▸ Work order A
Rewrite the episode recap starting with "I do like that" and going on through "Merry says, anguished.", putting "glass cabinet" in place of "glass case".
▸ Work order B
Answer these questions from the episode recap:
(i) What does Merry fix Clara to with a mind-zap?
(ii) What full name does the Doctor use when he tells Merry she is unique in the universe?
(iii) What are the black-clad blokes who reappear called?

▸ Source extract
I do like that Merry’s not immediately persuaded to run like hell; she’s been raised on this lore that tells her she’s got to sacrifice herself if the song goes wrong, after all. She even makes a desperate bid to switch out her fate, fixing Clara to the glass case with a mind-zap (many talents, has Merry), but “he doesn’t want you, he wants me!” Merry says, anguished.
The Doctor finally drops the “astonishingly heavy door!” and rolls under after the Sonic Screwdriver as it closes (very Indy of you, Doctor). “Did you just lock us in? With the soul-eating monster?” Clara demands. Yes indeedy! It’s dunzo for the maudlin-song monk (“That’s it, then. Song’s over.”), while the Doctor disparages how the story’s supposed to end: “He threatens to wake, they offer him a pure soul, the soul of the Queen of Years.” Dude, this eating of a tiny girl who’s crammed with history lessons happens every thousand years then? All righty.
But Merry doesn’t have to give herself to Grandfather, the Doctor argues, offering a Big Bang story by way of a few “The Walrus and the Carpenter” lines that ends in Merry’s existence: “You are unique in the universe: there is only one Merry Gejelh.” If she offers herself, it isn’t a sacrifice. It’s a waste. There’s some other way for everyone to be okay. “Promise?” Merry asks. “Cross my hearts.” Awww!
But then Grandfather gets really angry, cracking at his glass case and ready to feast on everyone everywhere. Those black-clad blokes reappear, and they’re so awesome and frightening! Apparently, they’re The Vigil: “If the Queen of Years is unwilling to be feasted upon, it’s their job to feed her to Grandfather.” The Vigil send zaps the Doctor’s way, who counters with Sonic Screwdriver jolts! Merry uses all that larnin’ to sing a “secret song” and open a secret door; while the Doctor holds off the baddies, Clara and Merry run.

▸ Input data
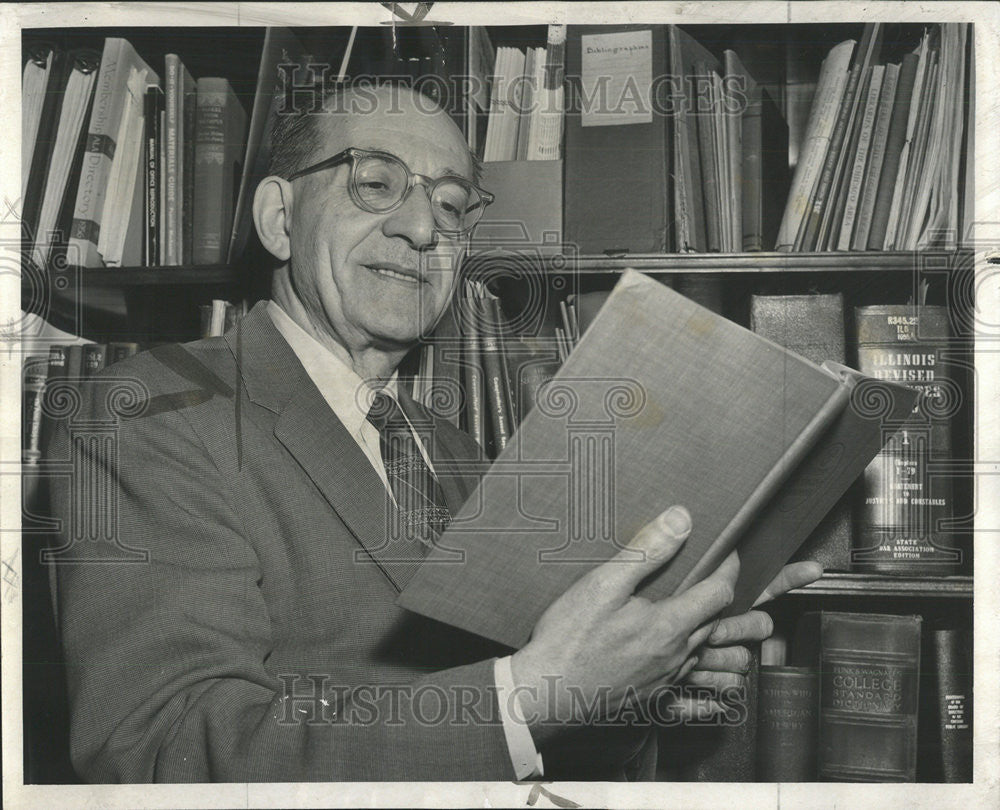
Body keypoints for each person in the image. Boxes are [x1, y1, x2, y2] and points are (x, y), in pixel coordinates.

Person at [49, 84, 821, 782]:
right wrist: (538, 693)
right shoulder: (151, 411)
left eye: (452, 205)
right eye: (375, 183)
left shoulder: (452, 450)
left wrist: (633, 682)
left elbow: (524, 729)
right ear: (280, 220)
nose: (424, 228)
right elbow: (159, 751)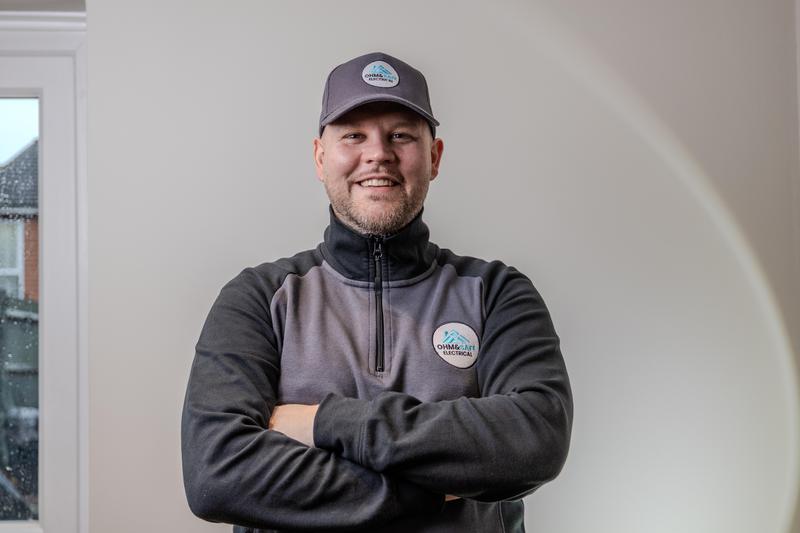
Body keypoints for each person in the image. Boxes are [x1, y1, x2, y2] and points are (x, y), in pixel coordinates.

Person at [181, 51, 573, 533]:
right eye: (353, 135)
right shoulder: (260, 298)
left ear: (434, 156)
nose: (378, 153)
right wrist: (431, 490)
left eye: (400, 135)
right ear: (320, 157)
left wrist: (322, 423)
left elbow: (536, 438)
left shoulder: (496, 294)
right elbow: (217, 474)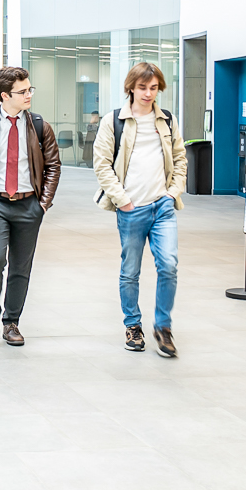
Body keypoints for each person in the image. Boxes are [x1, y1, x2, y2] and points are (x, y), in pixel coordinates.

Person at [92, 62, 183, 359]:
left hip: (162, 207)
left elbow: (180, 159)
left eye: (154, 88)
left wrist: (172, 193)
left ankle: (163, 327)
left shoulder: (167, 120)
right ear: (131, 87)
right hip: (131, 210)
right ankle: (133, 325)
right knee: (130, 271)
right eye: (142, 87)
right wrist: (123, 200)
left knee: (168, 265)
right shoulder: (113, 121)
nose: (148, 93)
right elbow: (102, 165)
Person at [0, 67, 59, 348]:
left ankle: (11, 322)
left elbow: (53, 165)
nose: (29, 95)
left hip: (29, 205)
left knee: (21, 267)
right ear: (5, 95)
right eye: (23, 91)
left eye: (30, 89)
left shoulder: (40, 126)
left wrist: (43, 204)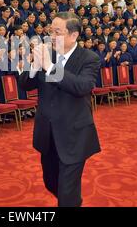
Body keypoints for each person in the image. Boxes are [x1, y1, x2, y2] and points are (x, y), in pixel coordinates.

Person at [18, 12, 101, 207]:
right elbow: (25, 85)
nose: (52, 36)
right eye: (50, 31)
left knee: (67, 193)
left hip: (74, 136)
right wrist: (35, 65)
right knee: (51, 182)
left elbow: (82, 86)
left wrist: (49, 66)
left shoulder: (89, 58)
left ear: (73, 35)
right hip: (48, 134)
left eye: (57, 32)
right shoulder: (47, 53)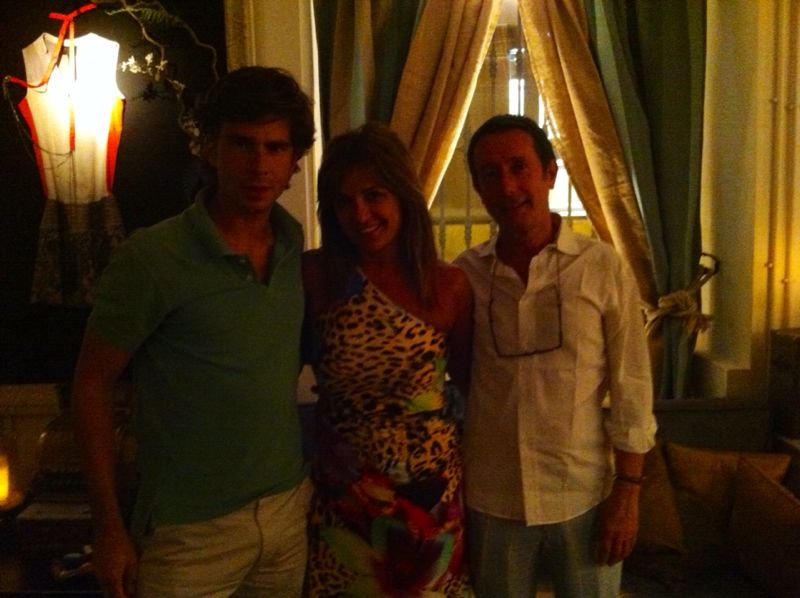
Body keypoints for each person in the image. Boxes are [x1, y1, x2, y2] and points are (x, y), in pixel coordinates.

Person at [72, 66, 316, 598]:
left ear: (295, 161)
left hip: (285, 511)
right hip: (188, 532)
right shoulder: (152, 258)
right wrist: (107, 527)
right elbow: (90, 385)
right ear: (209, 147)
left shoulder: (294, 246)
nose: (259, 165)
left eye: (276, 148)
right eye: (242, 144)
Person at [454, 114, 657, 598]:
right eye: (490, 174)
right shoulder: (464, 275)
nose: (507, 186)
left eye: (518, 167)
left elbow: (632, 386)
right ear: (478, 188)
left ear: (550, 173)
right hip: (492, 496)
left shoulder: (601, 266)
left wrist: (628, 493)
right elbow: (457, 374)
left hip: (583, 494)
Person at [302, 122, 474, 597]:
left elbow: (469, 388)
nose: (360, 214)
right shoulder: (315, 277)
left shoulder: (449, 285)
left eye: (373, 195)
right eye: (344, 201)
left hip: (431, 503)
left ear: (403, 196)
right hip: (344, 499)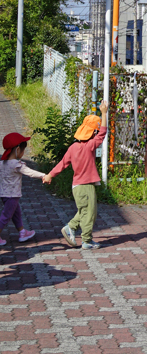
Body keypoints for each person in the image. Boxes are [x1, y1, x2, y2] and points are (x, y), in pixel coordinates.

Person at [43, 103, 108, 249]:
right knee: (89, 213)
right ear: (92, 133)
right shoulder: (90, 146)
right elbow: (103, 132)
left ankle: (71, 229)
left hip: (77, 186)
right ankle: (86, 240)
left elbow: (62, 163)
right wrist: (104, 113)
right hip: (86, 186)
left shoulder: (73, 147)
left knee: (85, 211)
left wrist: (50, 175)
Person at [0, 133, 43, 245]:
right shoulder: (16, 164)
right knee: (5, 216)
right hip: (12, 196)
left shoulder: (2, 163)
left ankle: (22, 232)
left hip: (4, 195)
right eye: (23, 150)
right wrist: (44, 175)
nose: (23, 153)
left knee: (16, 214)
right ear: (18, 149)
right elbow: (30, 172)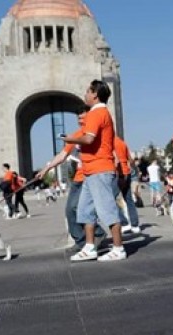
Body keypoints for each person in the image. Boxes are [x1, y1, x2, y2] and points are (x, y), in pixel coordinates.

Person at [37, 80, 125, 262]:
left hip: (100, 169)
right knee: (84, 211)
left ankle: (118, 248)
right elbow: (79, 143)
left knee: (107, 210)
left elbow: (89, 139)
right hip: (90, 171)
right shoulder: (99, 114)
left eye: (87, 91)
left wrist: (69, 138)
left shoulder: (97, 113)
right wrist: (47, 168)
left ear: (95, 94)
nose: (85, 94)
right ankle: (90, 246)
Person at [114, 136, 141, 234]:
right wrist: (137, 171)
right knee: (129, 200)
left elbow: (114, 159)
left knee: (110, 199)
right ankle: (135, 225)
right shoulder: (122, 143)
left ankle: (124, 223)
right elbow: (131, 160)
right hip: (127, 173)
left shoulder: (108, 142)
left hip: (117, 173)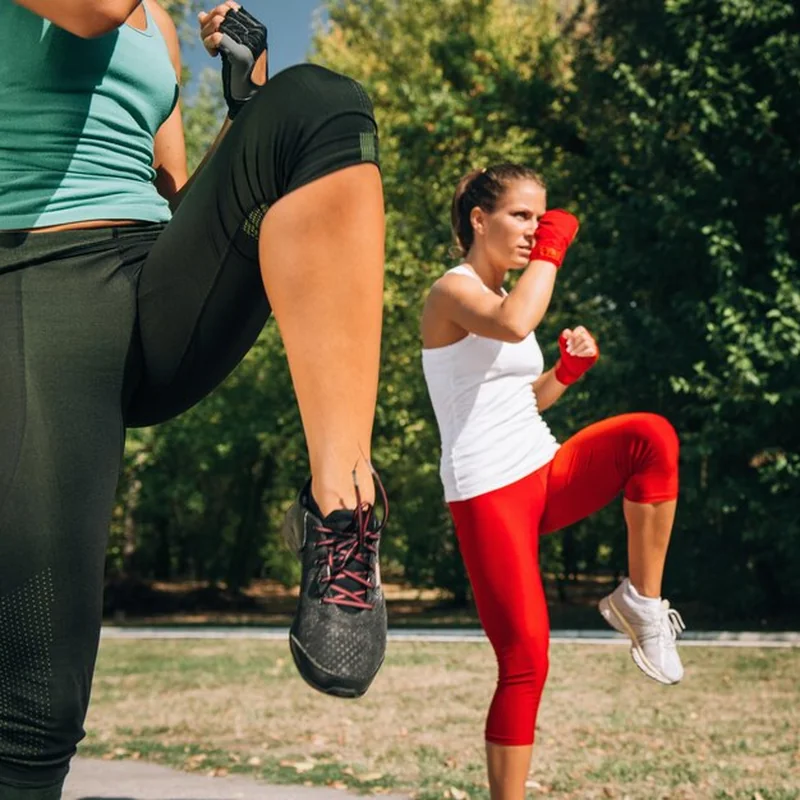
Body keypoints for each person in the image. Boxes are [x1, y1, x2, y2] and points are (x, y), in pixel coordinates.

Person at [0, 1, 388, 797]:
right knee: (37, 702)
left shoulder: (161, 29)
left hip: (150, 288)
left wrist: (247, 103)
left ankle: (342, 512)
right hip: (38, 287)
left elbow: (176, 196)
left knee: (315, 103)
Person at [420, 164, 686, 800]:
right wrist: (555, 246)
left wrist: (565, 372)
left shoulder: (511, 297)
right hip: (486, 490)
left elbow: (518, 402)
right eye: (521, 216)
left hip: (541, 465)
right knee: (526, 661)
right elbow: (513, 323)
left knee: (651, 438)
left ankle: (641, 602)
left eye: (542, 219)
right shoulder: (450, 294)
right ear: (478, 220)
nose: (534, 231)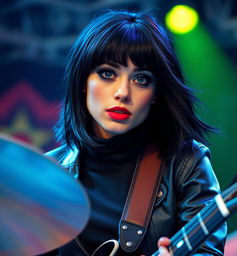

▸ Exercise solution A
I do like that Merry’s not immediately persuaded to run like hell; she’s been raised on this lore that tells her she’s got to sacrifice herself if the song goes wrong, after all. She even makes a desperate bid to switch out her fate, fixing Clara to the glass cabinet with a mind-zap (many talents, has Merry), but “he doesn’t want you, he wants me!” Merry says, anguished.

▸ Exercise solution B
(i) The glass case.
(ii) Merry Gejelh.
(iii) The Vigil.